We tested the influence of place of articulation and rate on classification scores. We also tested the influence of whether or not the sibilant had occurred in a real or non-word. For this purpose, we ran a mixed model with the binary response correctly or incorrectly classified consonant as the dependent variable, with fixed factors that included place of articulation (three levels: /s ʂ ɕ/), word-type (two levels: real word/non-word), and rate (two levels: slow/fast); and with the speaker (nine levels) and word (22 levels: the separate words and non-words in Table 1) as random factors. We also included all the interaction terms between the fixed factors in the model. We assessed the influence of word-type and rate by comparing two models: one with all the factors included, as outlined above; and one that differed from this by dropping word-type and rate. A comparison of these two models (one full with another without word-type and rate) showed no significant differences: thus neither word-type nor rate had any significant influence on classification scores. Predictably, classification scores were significantly influenced by place of articulation (χ2 = 67.2, p < .001).

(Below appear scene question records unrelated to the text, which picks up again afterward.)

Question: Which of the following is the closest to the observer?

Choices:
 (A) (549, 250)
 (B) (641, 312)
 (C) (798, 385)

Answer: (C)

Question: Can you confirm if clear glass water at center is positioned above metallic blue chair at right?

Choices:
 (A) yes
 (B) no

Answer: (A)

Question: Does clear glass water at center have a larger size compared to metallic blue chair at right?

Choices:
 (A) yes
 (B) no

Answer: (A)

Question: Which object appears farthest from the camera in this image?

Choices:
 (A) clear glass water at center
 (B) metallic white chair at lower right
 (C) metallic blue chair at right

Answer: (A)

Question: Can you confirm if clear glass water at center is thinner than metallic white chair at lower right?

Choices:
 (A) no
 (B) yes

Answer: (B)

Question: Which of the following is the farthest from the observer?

3.2 Coarticulatory effects on adjacent vowels
In the preceding section, we showed that the very clear separation between the three fricatives based on the tongue configuration was not matched by the acoustic analysis of the fricative noise, which showed a substantial /ʂ ɕ/ confusion. Here we apply a similar type of analysis to the onset of the transitions into the vowel.
3.2.1 Physiological analysis
With the exception of speaker P4 (for whom the TB trajectories of dental and alveolopalatal were quite similar), Figure 7 shows that the vertical TB position was higher in vowels following /ɕ/ (indicated by higher vertical TB values), while in vowels following /s ʂ/ the vertical TB position was lower (indicated by lower vertical TB values). These findings suggest that /ɕ/ exerted a strong coarticulatory influence on the following vowel. Figure 7 also shows that, with the exception of speaker P6, /ʂ/ had a more retracted tongue body position compared to /s/. Thus, there is considerable information in the tongue dorsum at the vowel onset and often throughout the vowel for the distinction between the three fricatives.
3.2.2 Acoustic analysis
For all speakers, the F2 transition data in Figure 8 shows higher F2 values following /ɕ/, consistent with the observations of the physiological analysis in Figure 7. Although /ʂ ɕ/ overlapped in F2, they were separated to a certain extent by the lower F3 for /ʂ/.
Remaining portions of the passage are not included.